> Requirement A
In the roommate advice, write out everything from "Your freshman year" down to "to be wrong.", swapping "soul mate" for "match".
> Requirement B
Which two habits does the roommate advice give as examples of sneaky pet peeves?
> Requirement C
Take the roommate advice further from where it stops.

Your freshman year roommate who they profiled you with may not have been too great. So now you have made other friends and you are at the point where you are choosing who you would like to room with next year. We all hope that we’ve picked out our daily living soul mate, but you’re likely to be wrong.

Rules:

  1. Don’t just pick your best friend. You may love them to death, but can you handle sharing all of your alone time with them? Are they the best friend who needs attention or can you sit in the same room and not talk? Are they going to call you every weekend because they can’t get home?
  2. Re-examine wanting multiple roommates. Yes, getting all of your friends to live together because you spend all of your time together anyway sounds great, and it can be. But are two friends closer to each other than to everyone else? Even if this is not a big deal, it can get annoying at the least if you’re spending all of your time with the two of them. Also, finding complete compromise with one person can be difficult. How ready are you to accept giving up or taking on battles that include three, four, or more people?
  3. Bring up sneaky pet peeves. Do you hate when people borrow your clothes or steal your food, or are you completely up for sharing everything? Don’t get stuck living with someone who has a different idea of how things are going to run. And if you do, make sure they’re compromising and understanding.

> Source texts of formatted documents
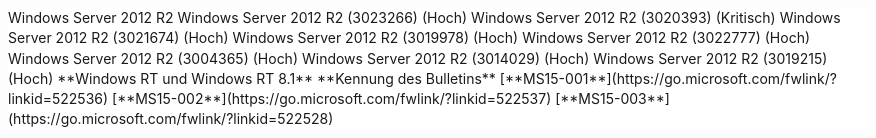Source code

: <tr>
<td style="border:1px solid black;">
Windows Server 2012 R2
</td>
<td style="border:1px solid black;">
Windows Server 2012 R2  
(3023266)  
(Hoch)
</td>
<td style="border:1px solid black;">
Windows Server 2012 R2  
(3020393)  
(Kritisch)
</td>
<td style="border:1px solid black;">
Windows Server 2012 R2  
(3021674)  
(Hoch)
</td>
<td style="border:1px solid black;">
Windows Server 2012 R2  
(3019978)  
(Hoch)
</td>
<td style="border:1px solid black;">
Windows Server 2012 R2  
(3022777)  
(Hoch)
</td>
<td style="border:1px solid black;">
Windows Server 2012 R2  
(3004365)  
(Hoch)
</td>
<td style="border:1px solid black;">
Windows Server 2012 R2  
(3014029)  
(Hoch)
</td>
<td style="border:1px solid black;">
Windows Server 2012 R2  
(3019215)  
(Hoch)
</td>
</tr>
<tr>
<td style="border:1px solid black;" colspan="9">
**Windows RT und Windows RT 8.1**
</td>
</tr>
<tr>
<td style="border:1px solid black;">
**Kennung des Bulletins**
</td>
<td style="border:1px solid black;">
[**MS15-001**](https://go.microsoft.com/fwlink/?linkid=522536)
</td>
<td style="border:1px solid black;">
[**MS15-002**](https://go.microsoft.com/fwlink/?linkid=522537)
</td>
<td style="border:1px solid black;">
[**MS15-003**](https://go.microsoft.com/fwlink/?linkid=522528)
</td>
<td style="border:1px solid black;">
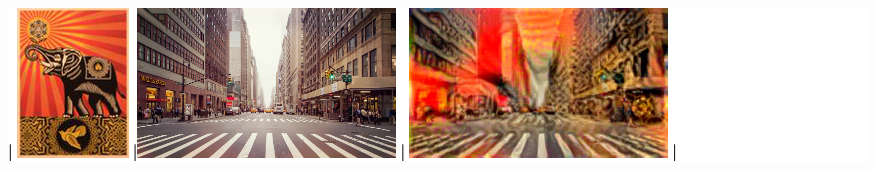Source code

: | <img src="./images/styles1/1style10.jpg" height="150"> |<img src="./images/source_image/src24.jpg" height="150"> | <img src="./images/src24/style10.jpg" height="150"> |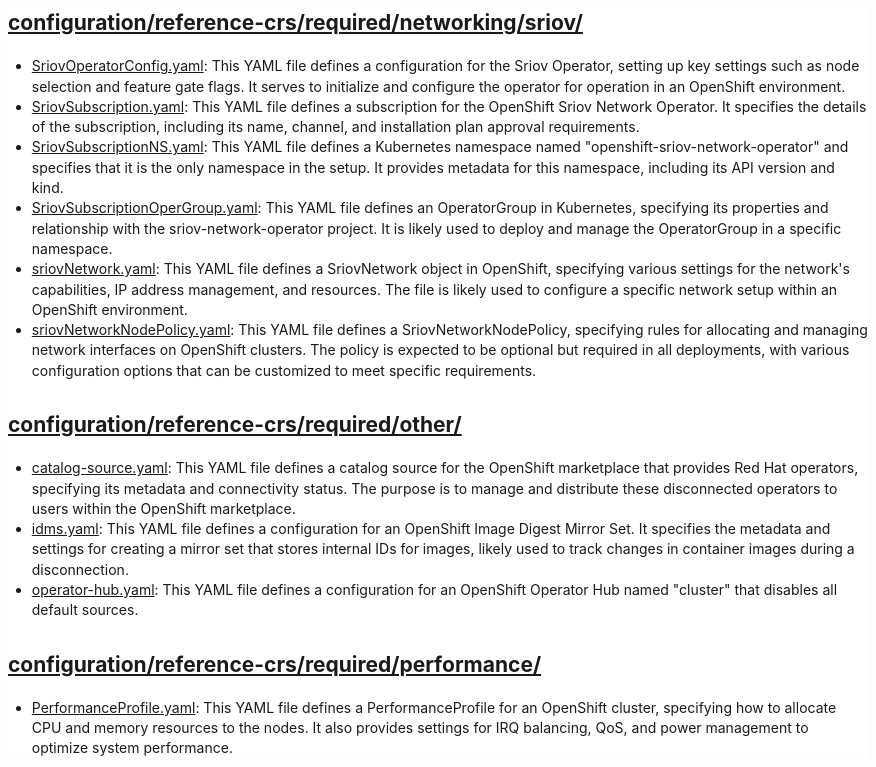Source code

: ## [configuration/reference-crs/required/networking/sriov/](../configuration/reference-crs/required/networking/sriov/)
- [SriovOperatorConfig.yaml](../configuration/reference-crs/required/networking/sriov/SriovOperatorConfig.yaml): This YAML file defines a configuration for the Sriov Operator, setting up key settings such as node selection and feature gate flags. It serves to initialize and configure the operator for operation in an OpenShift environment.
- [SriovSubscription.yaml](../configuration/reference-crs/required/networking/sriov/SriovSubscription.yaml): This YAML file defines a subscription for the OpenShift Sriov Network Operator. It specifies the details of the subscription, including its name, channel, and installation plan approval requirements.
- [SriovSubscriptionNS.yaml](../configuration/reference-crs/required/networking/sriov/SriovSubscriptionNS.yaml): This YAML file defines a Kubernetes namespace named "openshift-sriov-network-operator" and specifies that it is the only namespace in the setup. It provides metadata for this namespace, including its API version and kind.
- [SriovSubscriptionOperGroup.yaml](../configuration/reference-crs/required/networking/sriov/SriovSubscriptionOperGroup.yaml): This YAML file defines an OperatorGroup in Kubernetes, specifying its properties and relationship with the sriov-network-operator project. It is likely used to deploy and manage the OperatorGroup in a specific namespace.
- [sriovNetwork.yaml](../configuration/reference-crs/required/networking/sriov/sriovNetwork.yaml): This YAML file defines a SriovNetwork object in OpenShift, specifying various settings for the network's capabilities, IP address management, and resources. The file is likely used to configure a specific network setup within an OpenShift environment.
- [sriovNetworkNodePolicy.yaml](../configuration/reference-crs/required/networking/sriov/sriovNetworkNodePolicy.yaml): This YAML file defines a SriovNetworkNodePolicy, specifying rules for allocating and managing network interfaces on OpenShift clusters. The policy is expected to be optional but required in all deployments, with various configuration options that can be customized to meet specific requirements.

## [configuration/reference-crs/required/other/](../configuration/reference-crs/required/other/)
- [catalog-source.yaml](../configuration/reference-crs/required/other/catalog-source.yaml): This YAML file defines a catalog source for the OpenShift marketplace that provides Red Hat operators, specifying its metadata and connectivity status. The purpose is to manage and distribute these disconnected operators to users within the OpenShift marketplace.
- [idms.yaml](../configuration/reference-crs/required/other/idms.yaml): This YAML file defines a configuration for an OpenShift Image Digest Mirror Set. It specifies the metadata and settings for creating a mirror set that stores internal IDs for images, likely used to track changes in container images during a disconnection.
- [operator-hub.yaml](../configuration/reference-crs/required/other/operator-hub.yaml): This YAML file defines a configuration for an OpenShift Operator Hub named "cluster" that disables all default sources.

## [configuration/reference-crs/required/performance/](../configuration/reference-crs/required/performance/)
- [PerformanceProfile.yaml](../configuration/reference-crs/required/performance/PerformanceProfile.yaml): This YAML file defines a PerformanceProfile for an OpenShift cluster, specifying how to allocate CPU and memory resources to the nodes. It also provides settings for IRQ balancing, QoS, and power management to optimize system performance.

* * *

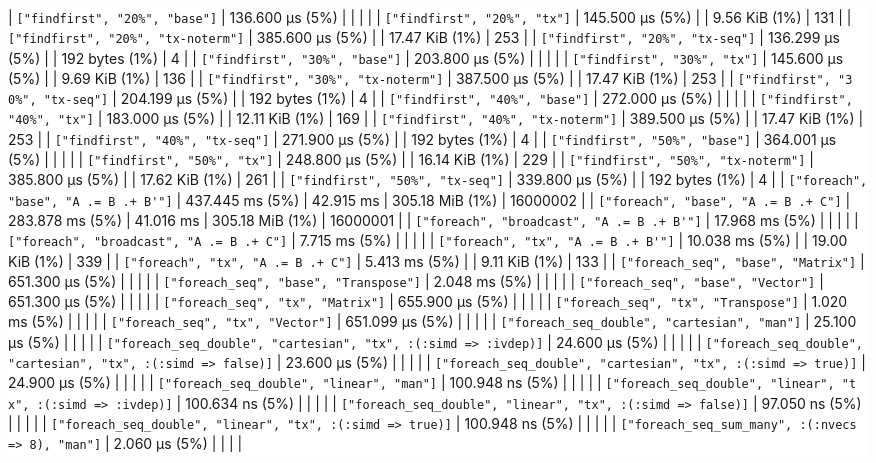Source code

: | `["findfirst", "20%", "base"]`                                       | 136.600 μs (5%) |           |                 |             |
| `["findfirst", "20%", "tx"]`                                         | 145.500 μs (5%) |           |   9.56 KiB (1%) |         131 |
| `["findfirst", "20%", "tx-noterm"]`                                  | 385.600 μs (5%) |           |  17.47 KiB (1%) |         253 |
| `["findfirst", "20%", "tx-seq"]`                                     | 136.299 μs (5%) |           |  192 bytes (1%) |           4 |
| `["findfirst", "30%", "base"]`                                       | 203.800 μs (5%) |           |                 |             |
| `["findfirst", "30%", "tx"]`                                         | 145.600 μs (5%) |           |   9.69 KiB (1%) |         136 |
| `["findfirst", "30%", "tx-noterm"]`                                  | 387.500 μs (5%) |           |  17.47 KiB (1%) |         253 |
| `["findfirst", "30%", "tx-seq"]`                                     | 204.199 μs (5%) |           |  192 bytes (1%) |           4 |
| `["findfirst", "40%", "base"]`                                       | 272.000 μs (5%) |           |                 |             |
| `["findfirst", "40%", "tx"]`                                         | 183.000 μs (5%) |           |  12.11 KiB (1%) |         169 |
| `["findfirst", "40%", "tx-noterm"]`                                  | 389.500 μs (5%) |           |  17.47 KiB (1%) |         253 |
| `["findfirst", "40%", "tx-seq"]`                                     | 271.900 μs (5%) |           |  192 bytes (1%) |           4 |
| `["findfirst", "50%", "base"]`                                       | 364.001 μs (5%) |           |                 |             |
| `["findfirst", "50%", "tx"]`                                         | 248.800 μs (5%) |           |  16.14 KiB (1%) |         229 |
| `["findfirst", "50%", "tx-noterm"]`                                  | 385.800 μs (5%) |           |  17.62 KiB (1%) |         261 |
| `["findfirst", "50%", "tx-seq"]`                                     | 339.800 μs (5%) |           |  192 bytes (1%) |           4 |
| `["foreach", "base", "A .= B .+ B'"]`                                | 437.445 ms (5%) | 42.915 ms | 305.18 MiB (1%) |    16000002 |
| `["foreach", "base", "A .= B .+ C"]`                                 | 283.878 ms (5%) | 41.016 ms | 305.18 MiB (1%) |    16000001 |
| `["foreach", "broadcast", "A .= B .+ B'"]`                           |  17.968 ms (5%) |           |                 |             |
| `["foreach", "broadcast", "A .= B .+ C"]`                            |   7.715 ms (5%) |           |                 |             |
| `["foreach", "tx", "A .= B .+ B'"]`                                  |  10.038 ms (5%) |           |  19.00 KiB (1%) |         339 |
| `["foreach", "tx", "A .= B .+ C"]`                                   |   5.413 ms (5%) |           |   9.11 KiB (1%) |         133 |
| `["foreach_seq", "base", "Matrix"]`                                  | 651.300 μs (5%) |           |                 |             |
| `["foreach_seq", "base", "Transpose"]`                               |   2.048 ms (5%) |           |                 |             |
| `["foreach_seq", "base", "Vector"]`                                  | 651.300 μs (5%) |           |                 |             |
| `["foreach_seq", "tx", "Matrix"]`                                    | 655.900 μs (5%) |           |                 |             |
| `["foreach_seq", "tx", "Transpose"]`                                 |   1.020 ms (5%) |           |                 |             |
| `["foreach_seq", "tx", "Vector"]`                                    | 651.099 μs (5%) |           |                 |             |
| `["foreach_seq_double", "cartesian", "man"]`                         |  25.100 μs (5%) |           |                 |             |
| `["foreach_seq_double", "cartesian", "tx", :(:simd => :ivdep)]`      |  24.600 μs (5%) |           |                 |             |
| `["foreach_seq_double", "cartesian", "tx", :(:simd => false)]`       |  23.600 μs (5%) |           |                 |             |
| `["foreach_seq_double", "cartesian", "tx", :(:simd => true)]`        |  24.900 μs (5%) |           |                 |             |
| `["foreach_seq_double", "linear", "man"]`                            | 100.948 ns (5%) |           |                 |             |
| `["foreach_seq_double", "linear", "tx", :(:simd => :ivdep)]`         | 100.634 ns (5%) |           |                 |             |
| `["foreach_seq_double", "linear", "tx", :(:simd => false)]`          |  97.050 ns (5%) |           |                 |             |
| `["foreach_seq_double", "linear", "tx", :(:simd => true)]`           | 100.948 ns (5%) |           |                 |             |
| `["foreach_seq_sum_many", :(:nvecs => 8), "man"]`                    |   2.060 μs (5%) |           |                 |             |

> Task result A
Your freshman year roommate who they profiled you with may not have been too great. So now you have made other friends and you are at the point where you are choosing who you would like to room with next year. We all hope that we’ve picked out our daily living match, but you’re likely to be wrong.

> Task result B
Borrowing your clothes and stealing your food.

> Task result C
  4. Again, boundaries. I can’t stress this more. If you bring home a hook-up or really need to study, will this person leave you alone? Or if your room is open, will they willingly leave when they have to stay up and you need to sleep?
  5. If you don’t choose the right person, deal with it. Some situations are harder than others. Some roommates are just crazy. But, if you can commune peacefully, just do it. They were your friend most likely at some point and if you’ve learned anything from family, living with someone can make hatred strike deep.

Living with people is a big commitment, so think it over. Be aware that, especially if you’re moving into a house or apartment, every factor including laundry, rent, walking distance, rooms of different size, etc. may be a debate or a compromise. Try to make the situation best for you, while avoiding being obnoxious and controlling, or evil in some cases.